Demander l’aide d’un tiers est également une piste puissante à envisager, que ce soit une personne de confiance ou un professionnel comme un thérapeute informé des traumatismes.

Dans son livre, Patricia Evans conseille de préparer une sorte de contrat de couple qu’on peut ensuite remettre à l’agresseur, pour voir si celui-ci est un gaslighter qui s’ignore (et qui donc pourrait vouloir changer) ou si on est face à un vrai pervers et alors c’est peine perdue. Dans les clauses du contrat, d’ailleurs, il y a forcément d’aller consulter un psychologue.

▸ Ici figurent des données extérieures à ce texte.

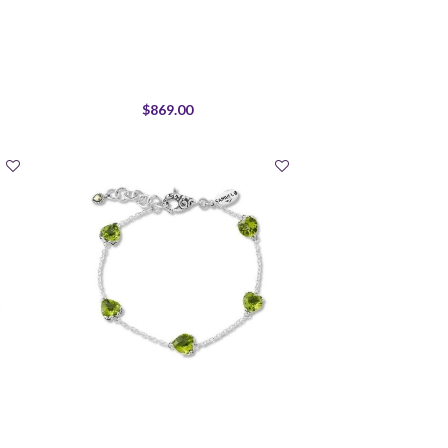
$869.00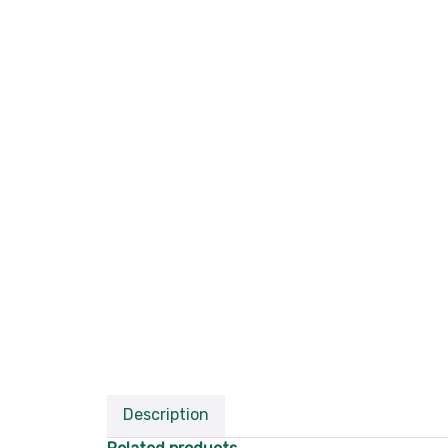
Description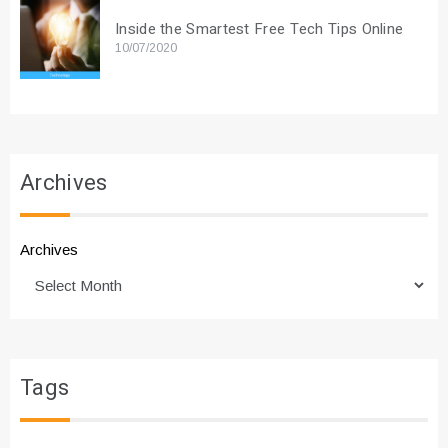
Inside the Smartest Free Tech Tips Online
10/07/2020
Archives
Archives
Tags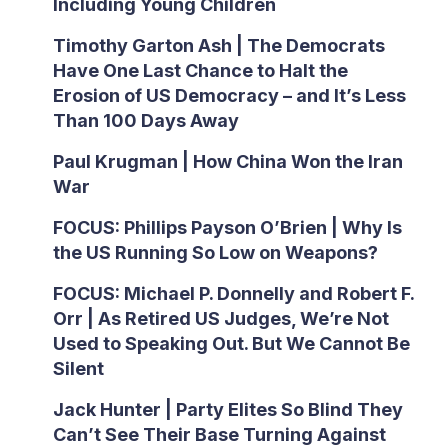
Including Young Children
Timothy Garton Ash | The Democrats
Have One Last Chance to Halt the
Erosion of US Democracy – and It’s Less
Than 100 Days Away
Paul Krugman | How China Won the Iran
War
FOCUS: Phillips Payson O’Brien | Why Is
the US Running So Low on Weapons?
FOCUS: Michael P. Donnelly and Robert F.
Orr | As Retired US Judges, We’re Not
Used to Speaking Out. But We Cannot Be
Silent
Jack Hunter | Party Elites So Blind They
Can’t See Their Base Turning Against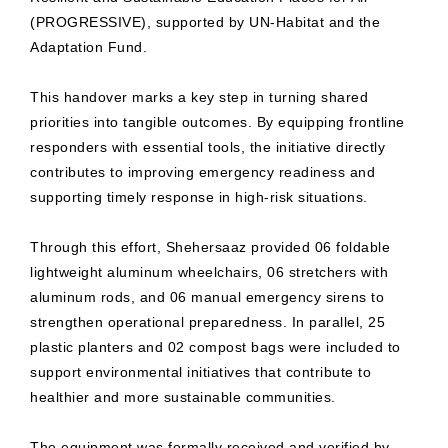
(PROGRESSIVE), supported by UN-Habitat and the
Adaptation Fund.
This handover marks a key step in turning shared
priorities into tangible outcomes. By equipping frontline
responders with essential tools, the initiative directly
contributes to improving emergency readiness and
supporting timely response in high-risk situations.
Through this effort, Shehersaaz provided 06 foldable
lightweight aluminum wheelchairs, 06 stretchers with
aluminum rods, and 06 manual emergency sirens to
strengthen operational preparedness. In parallel, 25
plastic planters and 02 compost bags were included to
support environmental initiatives that contribute to
healthier and more sustainable communities.
The equipment was formally received and verified by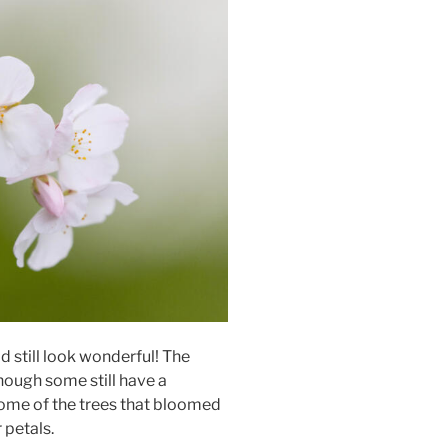
 still look wonderful! The
hough some still have a
ome of the trees that bloomed
 petals.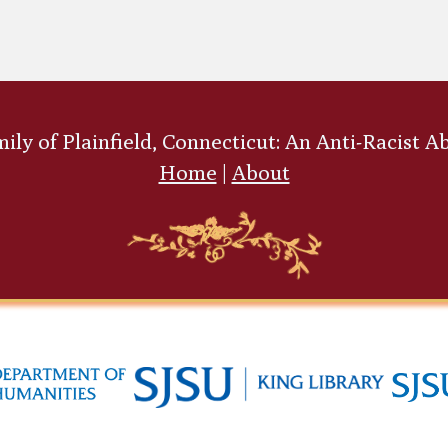
ly of Plainfield, Connecticut: An Anti-Racist A
Home
|
About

  • Si l’agresseur refuse, c’est la manifestation d’une volonté de nuire supérieure.
  • Si l’agresseur accepte mais ne change pas, pareil, il n’y a pas d’espoir à attendre de lui.
  • Si l’agresseur accepte et modifie son comportement, alors la chance est du côté de la victime. Les choses pourraient évoluer doucement…

Attention néanmoins aux faux semblants, à ceux qui font trois efforts et qui réattaquent de plus belle. Ensuite, une seule solution semble efficace pour se défaire de l’emprise toxique du gaslighter : fuir cette personne.